If you’re interested in YNAB, it does cost $60 upfront, but in my opinion, the product is well worth that. I’ve only been using it for 3 months, but I can see my behavior changing as a result. I can’t wait to see how much better my budget is after 6 more months.
Have you used YNAB before? If so, what’s your opinion?
Peter Anderson says
We use YNAB at our house as well (as you know since you linked my review), and there are times where I absolutely hate YNAB – because it forces us to come to grips with just how much money we spend on a monthly basis.
It’s extremely easy to record all your transactions, and see right away how your budget is doing, if you’re on budget, or over budget. It has definitely opened our eyes to some of our problem spending areas in our budget, and helped us to plug those holes. After our move last month, we’ve stopped paying much attention to YNAB and our budget, and things have suffered. Time to get back to YNAB and regular budget meetings!
Philip Paradisis says
Keep an eye out on steampowered.com — they have had 2 sales on YNAB this year, the lowest price being $15. Although I missed that one, I put YNAB on the wishlist and received an email when it was back on sale again (although at a slightly higher price). In my opinion, $60 is a great price for a great product — but how sweet is the software on a sale price?

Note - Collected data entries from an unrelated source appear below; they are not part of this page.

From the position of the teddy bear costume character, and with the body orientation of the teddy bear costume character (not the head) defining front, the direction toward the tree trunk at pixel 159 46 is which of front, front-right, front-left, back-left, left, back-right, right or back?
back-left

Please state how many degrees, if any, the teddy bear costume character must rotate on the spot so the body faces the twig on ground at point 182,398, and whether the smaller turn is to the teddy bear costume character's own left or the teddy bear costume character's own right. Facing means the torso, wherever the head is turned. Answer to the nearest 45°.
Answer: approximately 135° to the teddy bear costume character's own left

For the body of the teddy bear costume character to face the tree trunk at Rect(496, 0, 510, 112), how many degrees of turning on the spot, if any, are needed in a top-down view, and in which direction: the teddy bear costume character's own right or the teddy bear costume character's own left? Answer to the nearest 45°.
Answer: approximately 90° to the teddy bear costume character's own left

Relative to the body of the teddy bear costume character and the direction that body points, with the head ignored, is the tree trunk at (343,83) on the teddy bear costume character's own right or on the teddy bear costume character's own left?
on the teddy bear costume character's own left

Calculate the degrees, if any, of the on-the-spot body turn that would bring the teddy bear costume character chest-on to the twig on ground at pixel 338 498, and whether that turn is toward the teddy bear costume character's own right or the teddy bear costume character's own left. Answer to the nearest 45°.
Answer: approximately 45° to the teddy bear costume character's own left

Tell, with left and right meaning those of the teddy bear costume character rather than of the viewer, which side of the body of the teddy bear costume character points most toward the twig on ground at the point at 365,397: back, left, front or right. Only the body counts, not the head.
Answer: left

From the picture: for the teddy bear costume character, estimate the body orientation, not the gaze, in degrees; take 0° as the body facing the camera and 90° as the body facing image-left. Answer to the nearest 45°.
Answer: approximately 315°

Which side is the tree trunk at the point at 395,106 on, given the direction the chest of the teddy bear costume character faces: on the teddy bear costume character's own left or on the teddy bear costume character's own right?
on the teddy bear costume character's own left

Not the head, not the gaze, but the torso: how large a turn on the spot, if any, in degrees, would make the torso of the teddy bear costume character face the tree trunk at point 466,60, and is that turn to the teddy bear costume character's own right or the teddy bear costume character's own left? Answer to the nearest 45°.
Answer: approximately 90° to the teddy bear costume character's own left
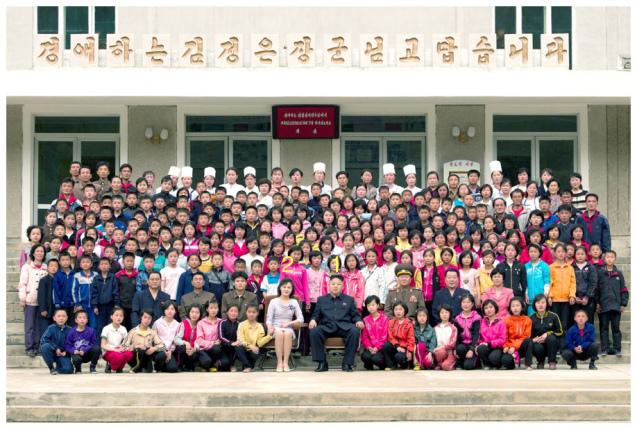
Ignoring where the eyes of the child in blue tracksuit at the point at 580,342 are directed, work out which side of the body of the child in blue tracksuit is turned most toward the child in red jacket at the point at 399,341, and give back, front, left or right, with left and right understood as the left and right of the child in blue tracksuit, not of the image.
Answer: right

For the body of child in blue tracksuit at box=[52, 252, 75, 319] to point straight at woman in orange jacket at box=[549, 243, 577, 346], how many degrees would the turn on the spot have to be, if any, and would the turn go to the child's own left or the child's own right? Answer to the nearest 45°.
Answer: approximately 90° to the child's own left

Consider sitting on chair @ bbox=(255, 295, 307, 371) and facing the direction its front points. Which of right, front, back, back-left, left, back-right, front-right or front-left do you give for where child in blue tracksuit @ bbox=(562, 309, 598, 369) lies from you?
left

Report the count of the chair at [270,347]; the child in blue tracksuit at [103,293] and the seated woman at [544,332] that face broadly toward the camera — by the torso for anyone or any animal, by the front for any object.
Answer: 3

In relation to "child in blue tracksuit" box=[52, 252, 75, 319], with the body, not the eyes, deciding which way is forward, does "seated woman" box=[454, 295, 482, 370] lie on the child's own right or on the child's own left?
on the child's own left

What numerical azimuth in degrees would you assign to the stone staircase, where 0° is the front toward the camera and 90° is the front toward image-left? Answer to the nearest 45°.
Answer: approximately 0°

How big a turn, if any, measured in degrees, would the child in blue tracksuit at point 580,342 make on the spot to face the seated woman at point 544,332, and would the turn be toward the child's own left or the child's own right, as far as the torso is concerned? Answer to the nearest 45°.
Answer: approximately 90° to the child's own right

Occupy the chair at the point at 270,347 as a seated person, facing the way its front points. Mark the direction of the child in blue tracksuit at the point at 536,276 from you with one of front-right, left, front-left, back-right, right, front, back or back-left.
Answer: left
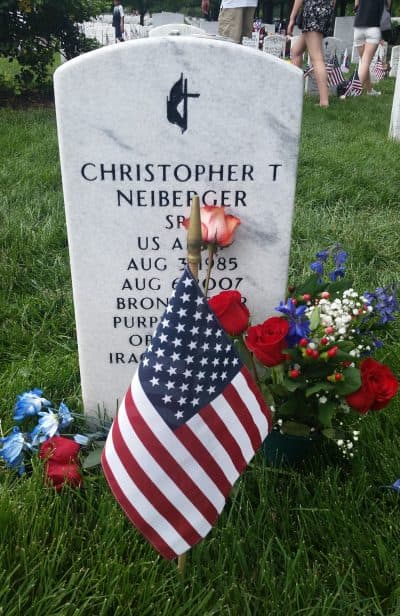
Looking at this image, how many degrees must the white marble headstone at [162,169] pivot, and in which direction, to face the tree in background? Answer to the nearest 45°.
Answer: approximately 180°

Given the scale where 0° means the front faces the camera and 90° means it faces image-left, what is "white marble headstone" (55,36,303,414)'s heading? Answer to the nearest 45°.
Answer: approximately 0°

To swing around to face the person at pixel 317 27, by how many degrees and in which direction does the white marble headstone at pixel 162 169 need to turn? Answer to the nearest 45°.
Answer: approximately 180°

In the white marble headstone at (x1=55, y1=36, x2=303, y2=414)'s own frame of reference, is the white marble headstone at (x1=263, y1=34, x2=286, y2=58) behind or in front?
behind

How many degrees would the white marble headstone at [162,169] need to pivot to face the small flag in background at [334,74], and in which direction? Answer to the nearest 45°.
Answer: approximately 180°

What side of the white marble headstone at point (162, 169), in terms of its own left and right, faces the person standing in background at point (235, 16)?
back

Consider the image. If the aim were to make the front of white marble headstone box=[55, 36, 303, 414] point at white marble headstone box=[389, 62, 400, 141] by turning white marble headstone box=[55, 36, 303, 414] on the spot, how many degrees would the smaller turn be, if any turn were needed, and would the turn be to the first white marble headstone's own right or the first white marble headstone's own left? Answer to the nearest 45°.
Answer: approximately 135° to the first white marble headstone's own left

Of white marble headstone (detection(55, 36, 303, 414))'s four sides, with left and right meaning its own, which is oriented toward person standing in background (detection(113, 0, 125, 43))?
back

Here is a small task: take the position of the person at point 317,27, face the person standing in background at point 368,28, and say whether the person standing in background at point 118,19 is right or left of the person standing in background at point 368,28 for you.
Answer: left

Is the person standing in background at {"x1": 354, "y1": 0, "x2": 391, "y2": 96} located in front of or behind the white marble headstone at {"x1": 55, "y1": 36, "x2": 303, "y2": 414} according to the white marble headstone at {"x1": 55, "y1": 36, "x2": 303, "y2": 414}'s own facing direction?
behind

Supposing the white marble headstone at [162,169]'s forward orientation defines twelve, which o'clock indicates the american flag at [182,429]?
The american flag is roughly at 12 o'clock from the white marble headstone.
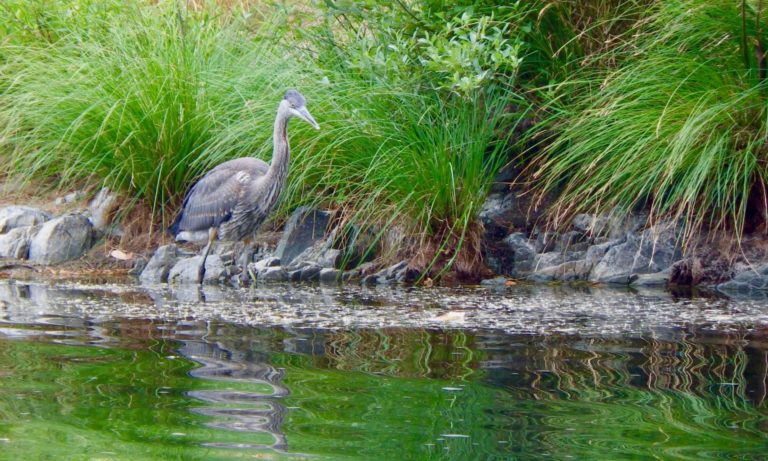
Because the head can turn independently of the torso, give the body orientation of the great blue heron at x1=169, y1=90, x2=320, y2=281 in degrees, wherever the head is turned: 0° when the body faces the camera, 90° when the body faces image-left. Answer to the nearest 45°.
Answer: approximately 270°

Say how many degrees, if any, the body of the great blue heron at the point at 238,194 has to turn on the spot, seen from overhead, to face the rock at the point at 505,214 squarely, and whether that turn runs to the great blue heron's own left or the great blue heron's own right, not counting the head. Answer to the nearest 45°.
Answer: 0° — it already faces it

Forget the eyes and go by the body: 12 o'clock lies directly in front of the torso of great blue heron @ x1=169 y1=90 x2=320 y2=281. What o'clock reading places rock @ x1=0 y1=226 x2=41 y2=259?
The rock is roughly at 7 o'clock from the great blue heron.

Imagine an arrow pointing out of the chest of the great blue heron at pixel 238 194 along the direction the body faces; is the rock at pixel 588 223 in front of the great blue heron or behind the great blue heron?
in front

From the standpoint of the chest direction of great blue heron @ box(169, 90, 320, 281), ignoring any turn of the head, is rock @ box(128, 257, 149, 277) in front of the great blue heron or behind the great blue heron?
behind

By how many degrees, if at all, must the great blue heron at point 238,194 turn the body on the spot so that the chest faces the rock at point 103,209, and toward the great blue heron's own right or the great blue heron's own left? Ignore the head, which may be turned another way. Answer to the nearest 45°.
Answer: approximately 135° to the great blue heron's own left

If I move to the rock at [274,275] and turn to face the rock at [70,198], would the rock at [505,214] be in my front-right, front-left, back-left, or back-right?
back-right

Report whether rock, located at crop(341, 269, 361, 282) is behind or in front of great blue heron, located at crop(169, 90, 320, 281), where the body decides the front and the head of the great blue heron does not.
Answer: in front

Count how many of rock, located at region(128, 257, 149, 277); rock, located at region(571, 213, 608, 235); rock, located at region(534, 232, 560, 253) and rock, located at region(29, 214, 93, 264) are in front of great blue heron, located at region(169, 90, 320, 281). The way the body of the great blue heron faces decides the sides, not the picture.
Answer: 2

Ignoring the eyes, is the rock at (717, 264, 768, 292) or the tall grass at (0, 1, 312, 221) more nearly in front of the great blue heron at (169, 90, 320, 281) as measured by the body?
the rock

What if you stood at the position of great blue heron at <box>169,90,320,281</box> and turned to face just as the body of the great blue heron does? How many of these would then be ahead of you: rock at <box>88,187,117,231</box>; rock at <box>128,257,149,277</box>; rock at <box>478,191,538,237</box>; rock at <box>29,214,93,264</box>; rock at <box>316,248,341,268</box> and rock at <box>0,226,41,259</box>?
2

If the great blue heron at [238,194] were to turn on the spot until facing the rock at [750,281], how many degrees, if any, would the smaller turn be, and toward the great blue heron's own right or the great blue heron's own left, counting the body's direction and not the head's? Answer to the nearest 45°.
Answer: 0° — it already faces it

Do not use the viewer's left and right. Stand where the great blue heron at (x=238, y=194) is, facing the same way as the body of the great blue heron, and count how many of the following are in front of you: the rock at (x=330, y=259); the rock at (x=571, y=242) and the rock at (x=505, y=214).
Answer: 3

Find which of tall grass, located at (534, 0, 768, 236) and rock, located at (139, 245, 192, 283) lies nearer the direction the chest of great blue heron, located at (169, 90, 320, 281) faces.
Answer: the tall grass

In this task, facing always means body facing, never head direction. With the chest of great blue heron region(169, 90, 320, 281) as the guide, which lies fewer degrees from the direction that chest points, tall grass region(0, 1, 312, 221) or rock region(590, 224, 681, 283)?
the rock

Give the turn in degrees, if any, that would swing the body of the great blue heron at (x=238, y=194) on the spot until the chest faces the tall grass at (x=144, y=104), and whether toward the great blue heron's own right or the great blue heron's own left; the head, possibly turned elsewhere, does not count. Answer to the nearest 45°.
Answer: approximately 135° to the great blue heron's own left
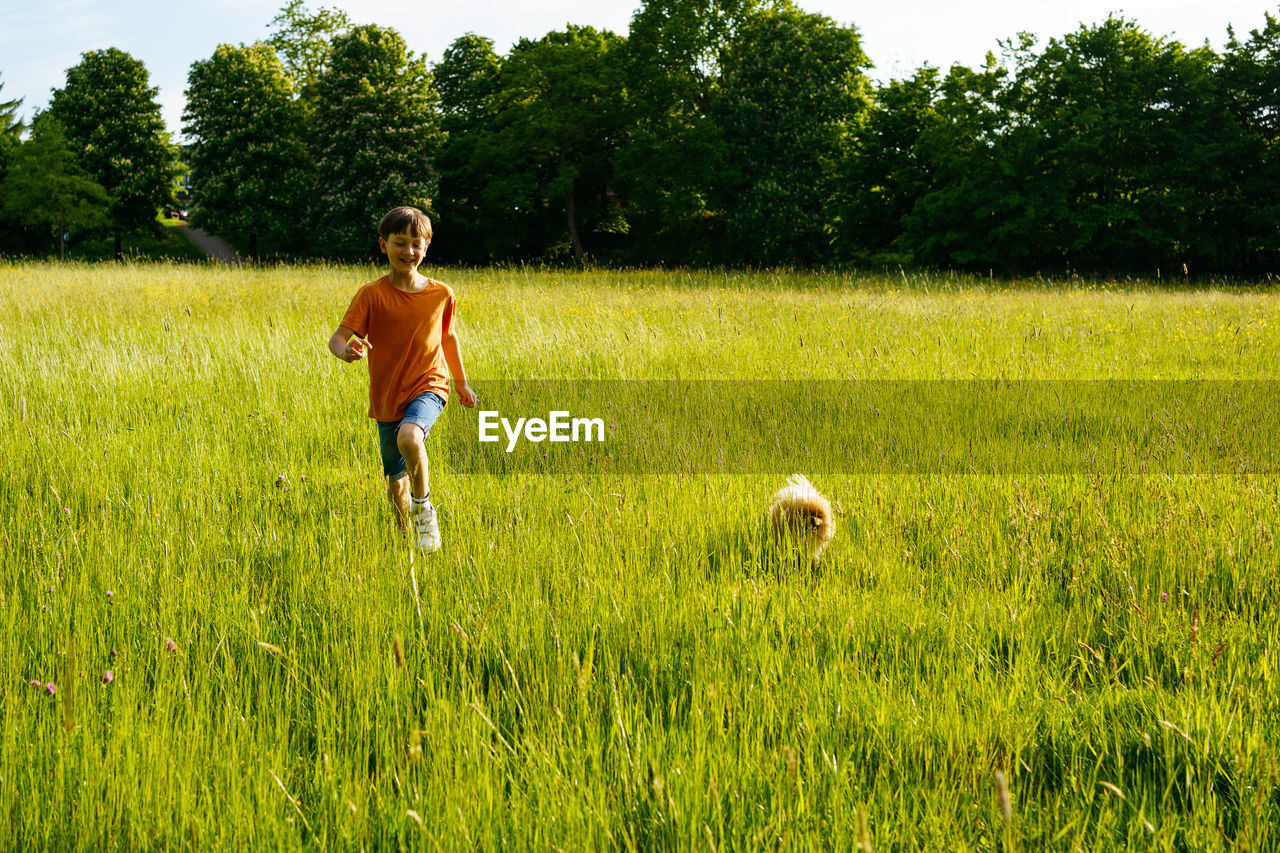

That sounds really good. Now if I could only figure out a way to get it for one of my grown kids without offending them! Thanks for making me aware of YNAB, Melissa. I’ll be looking for it on sale via steampowered.com (Thanks, Philip!).
Nice article. I’m always trying to decide if I want to buy YNAB or just keep using mint.com for free. Still unsure.
Peter Anderson says
I use both Mint and YNAB. Mint for me is more of a tool for doing a quick look or quick check-in to see how things are going. YNAB is a more in depth tool to get into the nitty gritty of your budget, and to really stay on top of things. I think they both have their place.
We’ve tried and failed at using budgeting software over the past fifteen years of our marriage. YNAB is the only tool that gets us both on the same page and able to approach our bank accounts without fear.
Ive been using ynab for 2.5 years. It seriously changed my life. I could not more strongly recommend it. I used to fritter away far too much money each month (usually at restaurants). By seeing those numbers in my budget and how i spent them, I was able to recoup the $60 in less than two months.
They also offer it free for a year at a time to college students.
YNAB has been great for me. I have been working the system for about a year and a half and it is amazing.
Budgeting never clicked for me before because they were all Dave Ramsey style “set your budget at the beginning of the month and don’t deviate even if your tires fall off your car and your house burns down.” Then of course stuff would happen and I would just give up and say budgeting doesn’t work.
YNAB is a flexible no-guilt, roll with the punches way of dealing with your money. That’s what I love about it and what makes it work for me.